Fällt ein Fehler auf, muss jedes Bauteil identifizierbar sein. Das zeigt sich besonders bei den LKW-langen Wärmeaustauschern, die in Schalchen entstehen. Die Wärmetauscher verflüssigen Gas und können in einem Temperaturbereich von etwa - 270 Grad Celsius, also knapp über dem absoluten Nullpunkt, bis hin zu 600 Grad Celsius arbeiten. Selbst einem hohen Druck von bis zu 1.400 Bar widerstehen sie.
Deshalb geht es uns nicht um maximale Auslastung, sondern bei jedem Schnitt steht Qualität und Zuverlässigkeit im Vordergrund.
Gemeinsam zum Ziel
Seit Ende 2023 ist der Laser im Einsatz, die Automation kam wenige Monate später hinzu. Technik, Team und Prozesse sind inzwischen eingespielt. Kleinere Herausforderungen im Betrieb wurden gemeinsam mit dem Bystronic-Service zügig gelöst.

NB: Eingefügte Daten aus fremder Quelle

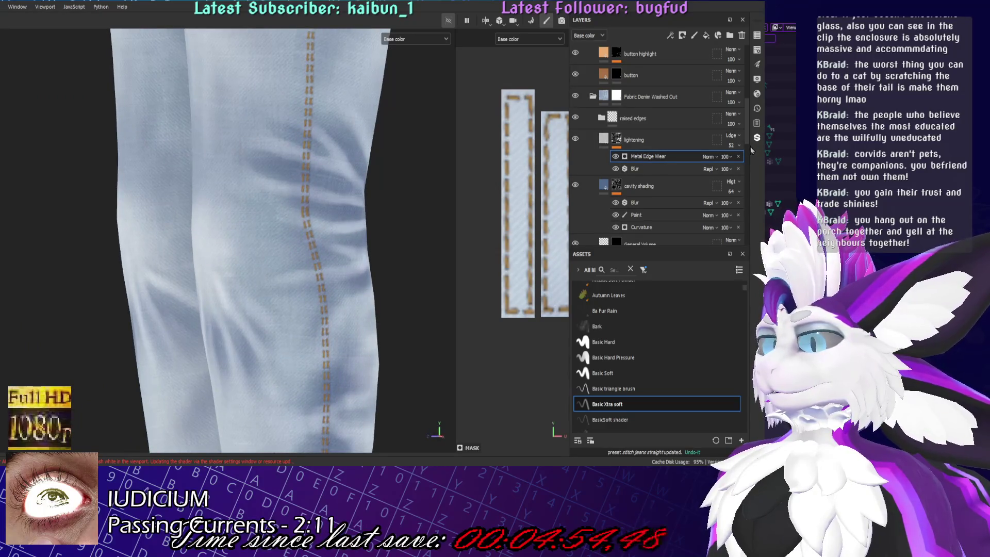
pyautogui.scroll(-3, 216, 228)
pyautogui.scroll(-2, 186, 215)
pyautogui.scroll(4, 347, 204)
pyautogui.scroll(-5, 430, 170)
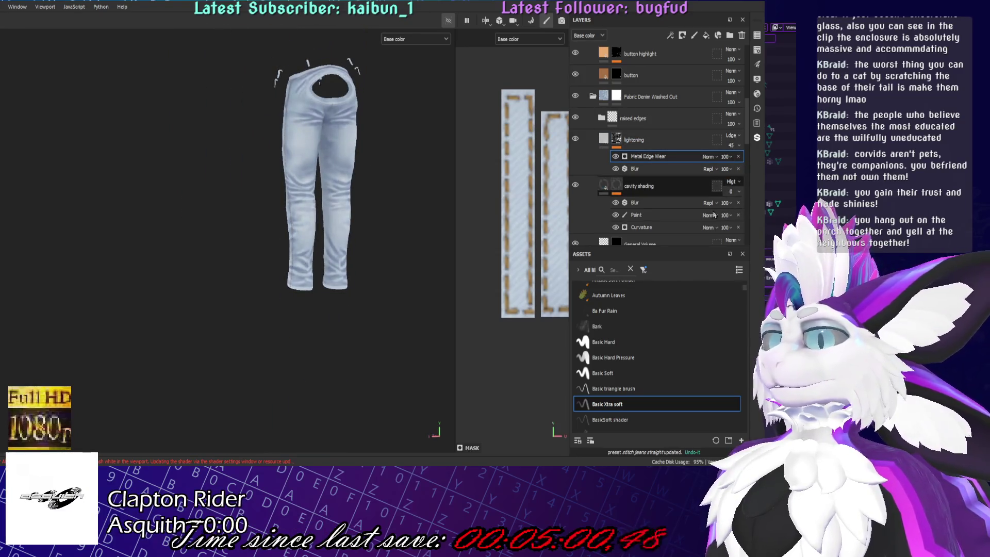
pyautogui.scroll(3, 716, 169)
pyautogui.scroll(4, 715, 168)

„Wir hatten nie das Gefühl, dass man uns allein lässt, sondern dass man uns eine perfekte Laserschneidanlage hinstellen will“, sagt Joachim Stöckl.
Der Betrieb hat sich mittlerweile eingespielt. Technik, Team und Prozesse stimmen. Die neue Lasertechnologie spart Linde Engineering nicht nur Energie, sondern schafft auch Spielraum für neue Ideen. Das Team von Joachim Stöckl kann jetzt schneller, nachhaltiger und unabhängiger produzieren – ein wichtiger Schritt in Richtung Zukunft.